Dataset entries
[Start of Attachment]

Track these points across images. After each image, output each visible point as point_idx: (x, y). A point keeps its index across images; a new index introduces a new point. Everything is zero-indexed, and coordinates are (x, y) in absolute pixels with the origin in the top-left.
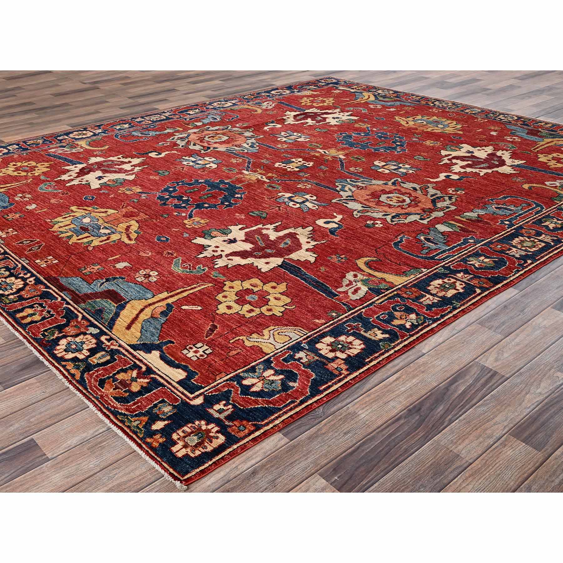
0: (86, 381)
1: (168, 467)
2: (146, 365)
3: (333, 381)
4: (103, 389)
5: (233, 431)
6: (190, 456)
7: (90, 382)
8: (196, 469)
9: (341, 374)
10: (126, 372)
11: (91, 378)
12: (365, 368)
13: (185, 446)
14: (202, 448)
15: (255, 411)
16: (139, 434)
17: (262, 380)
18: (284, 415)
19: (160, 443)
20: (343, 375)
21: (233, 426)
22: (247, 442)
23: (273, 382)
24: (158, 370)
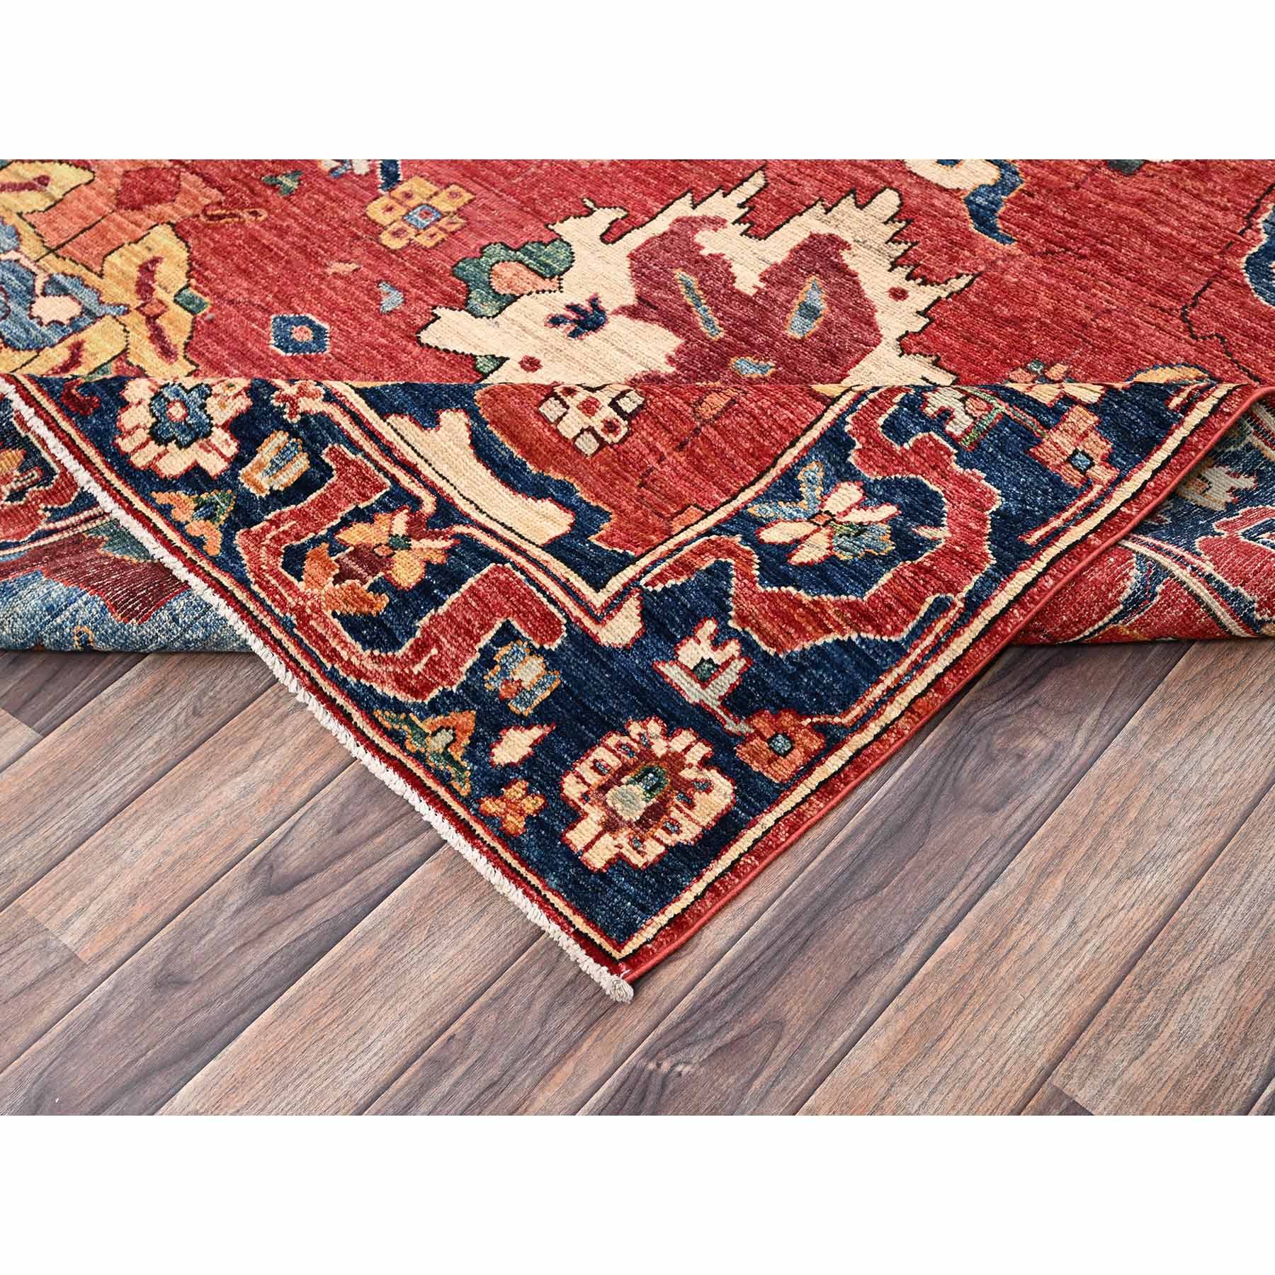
0: (241, 559)
1: (567, 912)
2: (432, 488)
3: (1066, 515)
4: (300, 580)
5: (755, 755)
6: (628, 862)
7: (255, 559)
8: (656, 914)
9: (1088, 484)
10: (372, 522)
11: (258, 546)
12: (1172, 443)
13: (611, 825)
14: (665, 829)
15: (817, 666)
16: (456, 785)
17: (825, 525)
18: (913, 678)
19: (529, 817)
20: (1097, 488)
21: (751, 737)
22: (804, 800)
23: (862, 528)
24: (477, 508)
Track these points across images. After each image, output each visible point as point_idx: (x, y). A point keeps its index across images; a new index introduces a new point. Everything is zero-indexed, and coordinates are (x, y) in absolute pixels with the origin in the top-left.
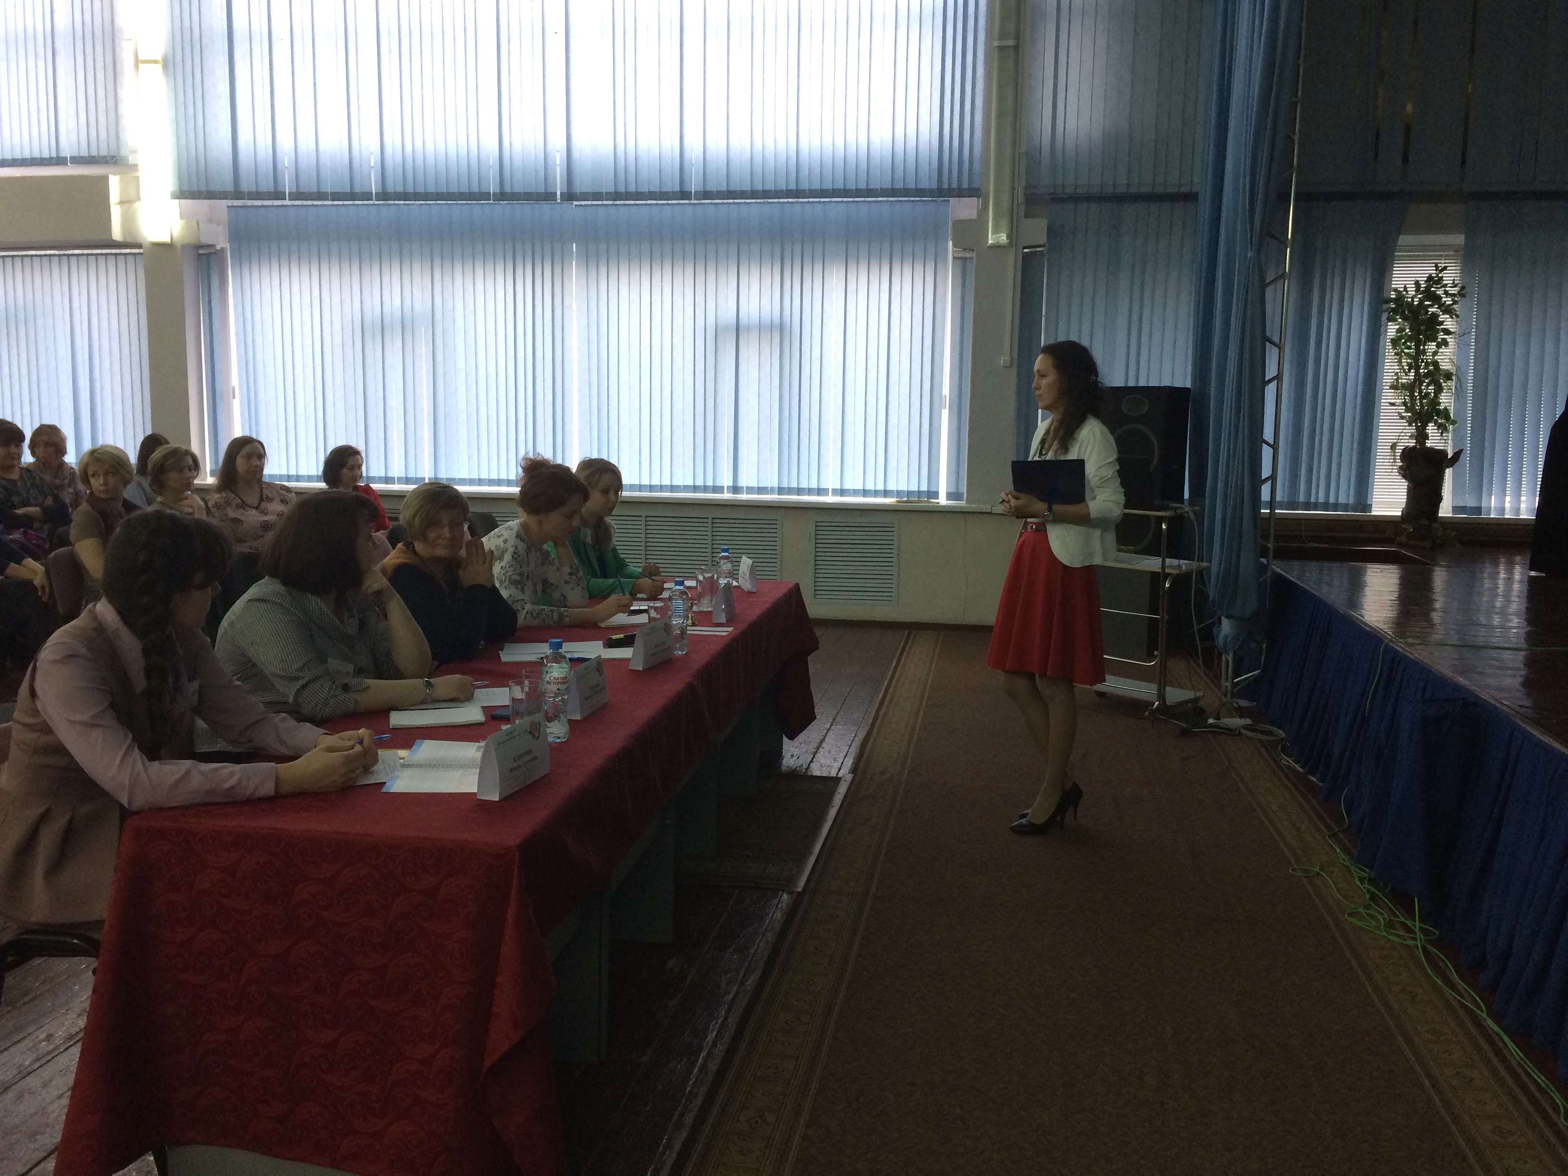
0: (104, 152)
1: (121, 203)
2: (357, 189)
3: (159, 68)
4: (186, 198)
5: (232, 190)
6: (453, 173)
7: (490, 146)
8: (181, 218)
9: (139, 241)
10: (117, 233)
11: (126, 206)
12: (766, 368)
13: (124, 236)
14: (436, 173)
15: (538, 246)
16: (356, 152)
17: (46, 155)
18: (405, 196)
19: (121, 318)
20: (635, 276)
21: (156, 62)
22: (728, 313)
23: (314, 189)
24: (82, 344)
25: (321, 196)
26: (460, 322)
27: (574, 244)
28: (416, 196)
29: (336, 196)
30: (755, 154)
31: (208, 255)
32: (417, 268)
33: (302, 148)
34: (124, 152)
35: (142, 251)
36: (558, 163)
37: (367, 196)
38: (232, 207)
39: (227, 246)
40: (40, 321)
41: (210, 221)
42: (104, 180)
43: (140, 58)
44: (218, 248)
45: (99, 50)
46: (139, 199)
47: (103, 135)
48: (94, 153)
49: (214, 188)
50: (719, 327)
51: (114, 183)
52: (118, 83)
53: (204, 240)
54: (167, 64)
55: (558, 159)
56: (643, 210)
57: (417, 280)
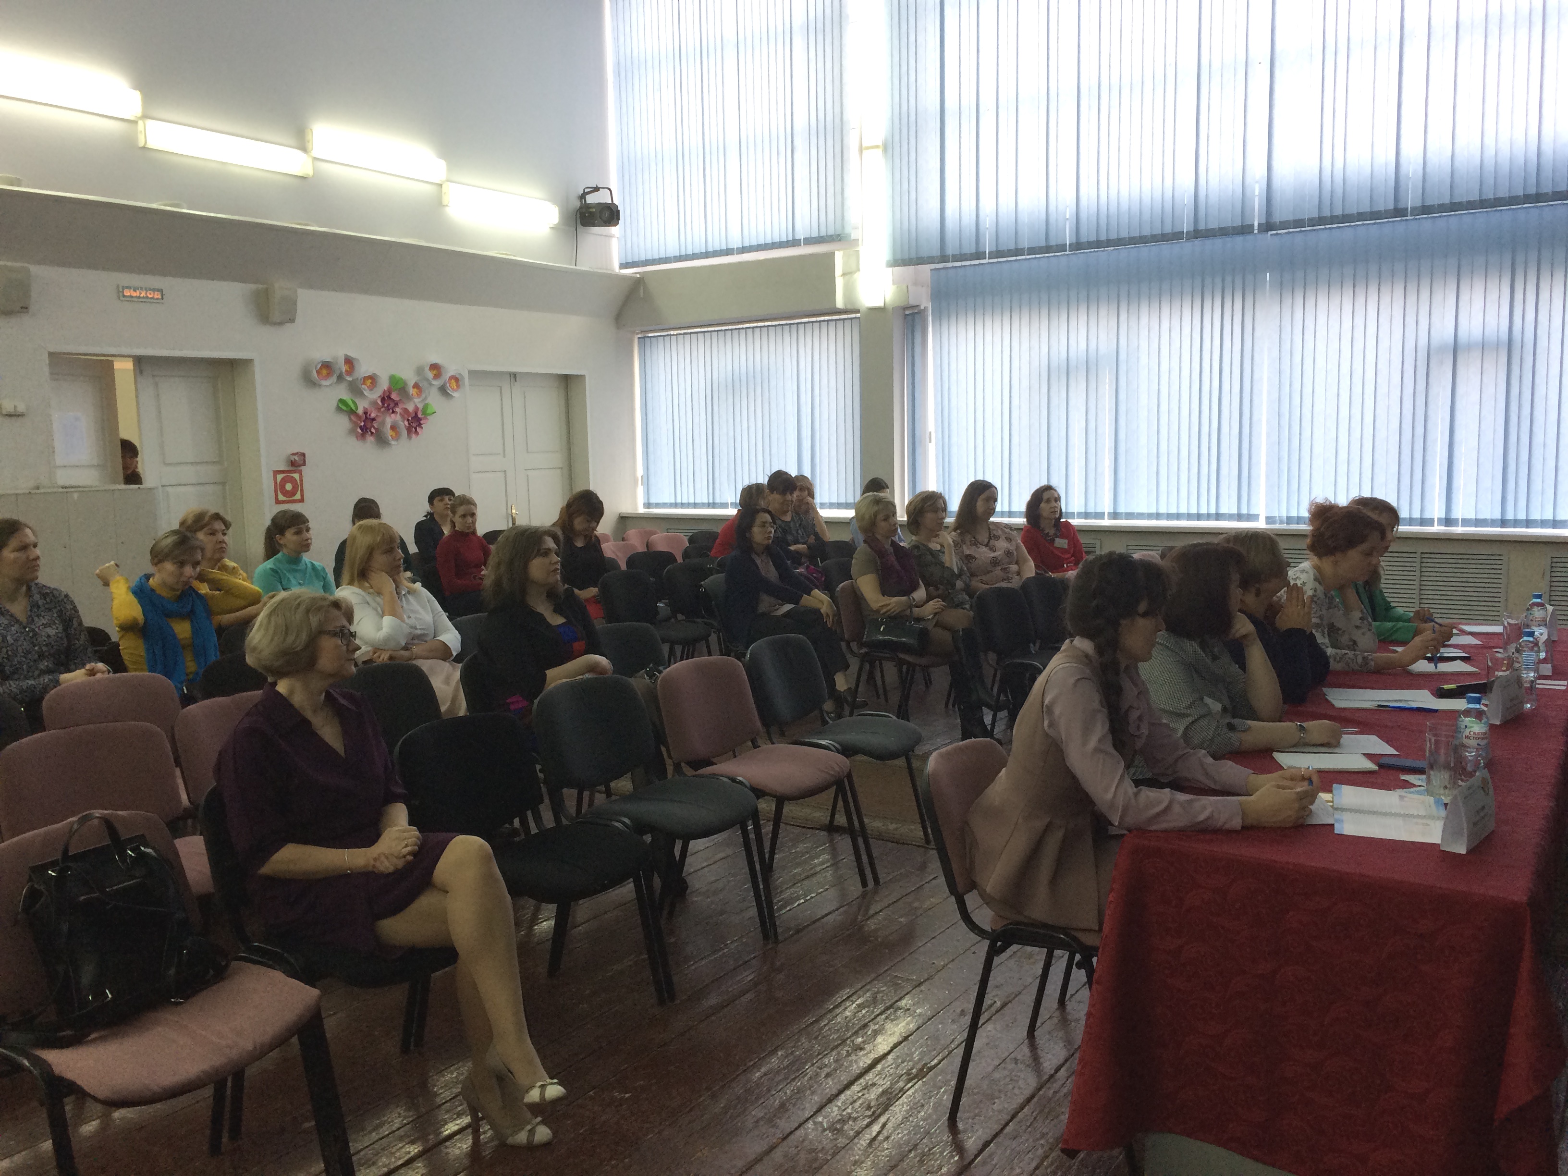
0: (831, 232)
1: (844, 275)
2: (1053, 243)
3: (879, 151)
4: (898, 266)
5: (939, 254)
6: (1147, 216)
7: (1186, 184)
8: (893, 284)
9: (857, 307)
10: (840, 303)
11: (847, 277)
12: (1489, 390)
13: (845, 304)
14: (1129, 218)
15: (1229, 279)
16: (1052, 208)
17: (784, 239)
18: (1098, 244)
19: (838, 375)
20: (1335, 300)
21: (877, 147)
22: (1444, 330)
23: (1012, 247)
24: (806, 399)
25: (1018, 252)
26: (1144, 360)
27: (1268, 274)
28: (1109, 243)
29: (1032, 251)
30: (1486, 162)
31: (913, 314)
32: (1103, 312)
33: (1003, 210)
34: (848, 230)
35: (858, 315)
36: (1257, 193)
37: (1061, 248)
38: (936, 269)
39: (930, 306)
40: (773, 383)
41: (915, 284)
42: (831, 256)
43: (864, 145)
44: (922, 307)
45: (830, 142)
46: (859, 270)
47: (831, 216)
48: (823, 233)
49: (925, 253)
50: (1432, 347)
51: (839, 258)
52: (845, 169)
53: (912, 302)
54: (886, 147)
55: (1258, 190)
56: (1345, 233)
57: (1103, 322)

[End of Attachment]

▶ **TASK GOAL**
Can you switch every "top-left" in the material above to "upper-left", keeping everything else unchanged and omitting the pictures from your version?

▶ **ANSWER SECTION**
Track these points across images. After each image, output each visible point as point_idx: (x, y). A point keeps its index across images; a new index introduces a new point. Everything is zero-indexed, and coordinates are (x, y) in absolute pixels with the origin in the upper-left.
0: (86, 381)
1: (168, 467)
2: (146, 365)
3: (333, 381)
4: (103, 389)
5: (233, 431)
6: (190, 456)
7: (90, 382)
8: (196, 469)
9: (341, 374)
10: (126, 372)
11: (91, 378)
12: (365, 368)
13: (185, 446)
14: (202, 448)
15: (255, 411)
16: (139, 434)
17: (262, 380)
18: (284, 415)
19: (160, 443)
20: (343, 375)
21: (233, 426)
22: (247, 442)
23: (273, 382)
24: (158, 370)
0: (241, 559)
1: (567, 912)
2: (432, 488)
3: (1066, 515)
4: (300, 580)
5: (755, 755)
6: (628, 862)
7: (255, 559)
8: (656, 914)
9: (1088, 484)
10: (372, 522)
11: (258, 546)
12: (1172, 443)
13: (611, 825)
14: (665, 829)
15: (817, 666)
16: (456, 785)
17: (825, 525)
18: (913, 678)
19: (529, 817)
20: (1097, 488)
21: (751, 737)
22: (804, 800)
23: (862, 528)
24: (477, 508)
Track these points across images. After each image, output each visible point as point_idx: (x, y). A point keeps its index across images; a new index introduces a new point. Everything is zero-indexed, and coordinates are (x, y) in absolute pixels with the origin in the upper-left.
0: (104, 152)
1: (121, 203)
2: (357, 189)
3: (159, 68)
4: (186, 198)
5: (232, 190)
6: (453, 173)
7: (490, 146)
8: (181, 218)
9: (139, 241)
10: (117, 233)
11: (126, 206)
12: (766, 368)
13: (124, 236)
14: (436, 173)
15: (538, 246)
16: (356, 152)
17: (46, 155)
18: (405, 196)
19: (121, 318)
20: (635, 276)
21: (156, 62)
22: (728, 313)
23: (314, 189)
24: (82, 344)
25: (321, 196)
26: (460, 322)
27: (574, 244)
28: (416, 196)
29: (336, 196)
30: (755, 154)
31: (208, 255)
32: (417, 268)
33: (302, 148)
34: (124, 152)
35: (142, 251)
36: (558, 163)
37: (367, 196)
38: (232, 207)
39: (227, 246)
40: (40, 321)
41: (210, 221)
42: (104, 180)
43: (140, 58)
44: (218, 248)
45: (99, 50)
46: (139, 199)
47: (103, 135)
48: (94, 153)
49: (214, 188)
50: (719, 327)
51: (114, 183)
52: (118, 83)
53: (204, 240)
54: (167, 64)
55: (558, 159)
56: (643, 210)
57: (417, 280)
0: (831, 232)
1: (844, 275)
2: (1053, 243)
3: (879, 151)
4: (898, 266)
5: (939, 254)
6: (1147, 216)
7: (1186, 184)
8: (893, 284)
9: (857, 307)
10: (840, 303)
11: (847, 277)
12: (1489, 390)
13: (845, 304)
14: (1129, 218)
15: (1229, 279)
16: (1052, 208)
17: (784, 239)
18: (1098, 244)
19: (838, 375)
20: (1335, 300)
21: (877, 147)
22: (1444, 330)
23: (1012, 247)
24: (806, 399)
25: (1018, 252)
26: (1144, 360)
27: (1268, 274)
28: (1109, 243)
29: (1032, 251)
30: (1486, 162)
31: (913, 314)
32: (1103, 312)
33: (1003, 210)
34: (848, 230)
35: (858, 315)
36: (1257, 193)
37: (1061, 248)
38: (936, 269)
39: (930, 306)
40: (773, 383)
41: (915, 284)
42: (831, 256)
43: (864, 145)
44: (922, 307)
45: (830, 142)
46: (859, 270)
47: (831, 216)
48: (823, 233)
49: (925, 253)
50: (1432, 347)
51: (839, 258)
52: (845, 169)
53: (912, 302)
54: (886, 147)
55: (1258, 190)
56: (1345, 233)
57: (1103, 322)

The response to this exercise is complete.